Nella parabola del Padre misericordioso Gesù aggiunge una parola che illumina chiaramente, attraverso l’atteggiamento del figlio fedele, l’unica relazione voluta anche da questo figlio che non sa darsi ragione della festa preparata proprio con quei prodotti che egli ha ottenuto con tanto sudore nel duro lavoro dei campi.

Non chiama padre il suo genitore: «Ecco io ti servo da tanti anni. Non ho mai trasgredito un tuo comando. E tu non mi hai mai dato un capretto per far festa coi miei amici».

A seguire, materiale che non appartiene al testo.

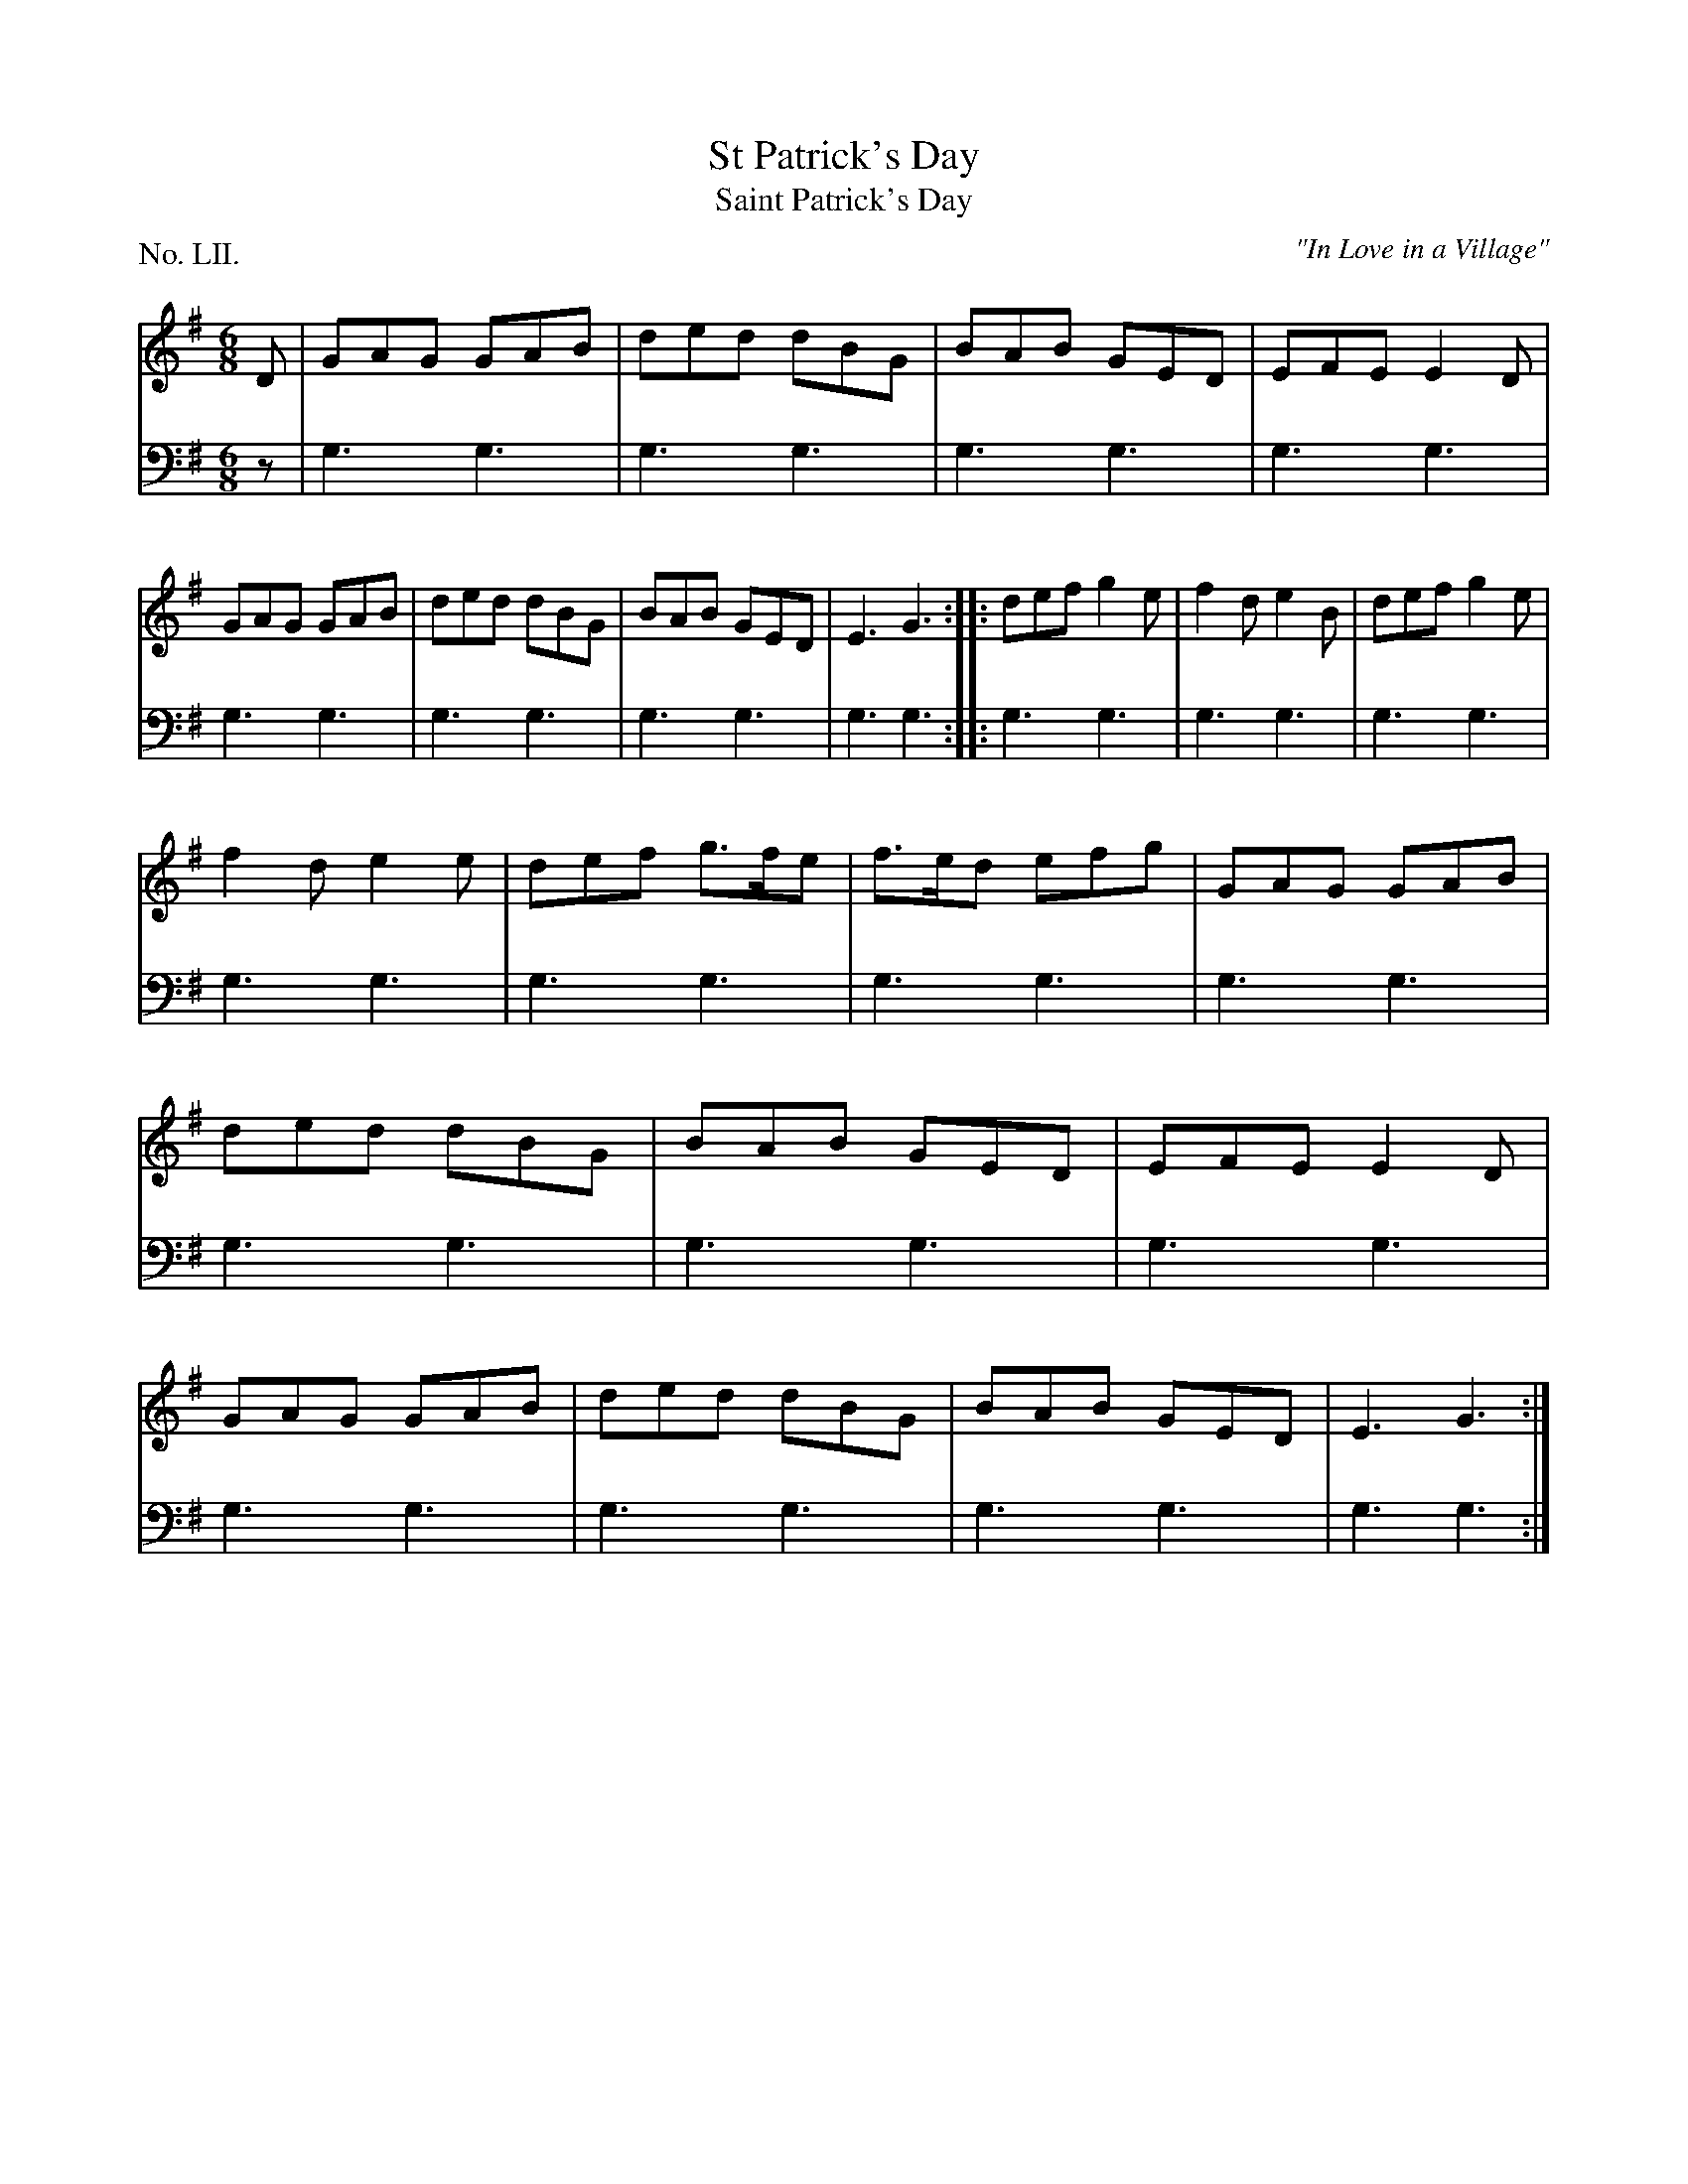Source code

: X: 52
T: St Patrick's Day
T: Saint Patrick's Day
O: "In Love in a Village"
%R: jig
B: "The Hibernian Muse" p.32 #1
F: http://imslp.org/wiki/The_Hibernian_Muse_%28Various%29
Z: 2015 John Chambers <jc:trillian.mit.edu>
P: No. LII.
M: 6/8
L: 1/8
K: G
% - - - - - - - - - - - - - - - - - - - - - - - - - - - - -
V: 1
D |\
GAG GAB | ded dBG |\
BAB GED | EFE E2D |\
GAG GAB | ded dBG |\
BAB GED | E3 G3 :|\
|:\
def g2e | f2d e2B | def g2e |
f2d e2e |\
def g>fe | f>ed efg | GAG GAB |\
ded dBG | BAB GED | EFE E2D |\
GAG GAB | ded dBG | BAB GED | E3 G3 :|
% - - - - - - - - - - - - - - - - - - - - - - - - - - - - -
V: 2 clef=bass middle=d
z |\
g3 g3 | g3 g3 | g3 g3 | g3 g3 | g3 g3 | g3 g3 | g3 g3 |
g3 g3 :|\
|:\ 
g3 g3 | g3 g3 | g3 g3 | g3 g3 | g3 g3 | g3 g3 | g3 g3 |
g3 g3 | g3 g3 | g3 g3 | g3 g3 | g3 g3 | g3 g3 | g3 g3 :|
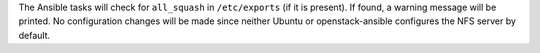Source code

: The Ansible tasks will check for ``all_squash`` in ``/etc/exports`` (if it is
present). If found, a warning message will be printed. No configuration
changes will be made since neither Ubuntu or openstack-ansible configures
the NFS server by default.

Questo figlio nella parabola compie sostanzialmente gli stessi atti di quella persona che era andata ad incontrare il Maestro Buono, ma con atteggiamenti molto diversi. Vive col Padre da molti anni, ma dimostra di non sentirsi figlio, di essere servo; non vede nel padre una persona buona, accogliente, ma qualcuno che compie una palese ingiustizia. Quando il padre gli comandava qualcosa, era solito obbedire, ma era per imbonirsi il padre, si aspettava come contraccambio la riconoscenza e invece “neanche un capretto”. Anche prima che il fratello ritornasse era indignato e ora più che mai, viveva nella tristezza dell’invidia.

Di sicuro Gesù vuole invitarci a condividere la gioia dei fratelli che ritornano, a vedere la vita come un insieme di relazioni che servano a condividere anche quello che abbiamo ottenuto con lavoro e fatica, a essere misericordiosi come il Padre. La vita cristiana non deve essere vista come un insieme di doveri, ma come risposta al Padre in amicizia, nella fraternità, nella gioia di essere stimati e amati dal Padre.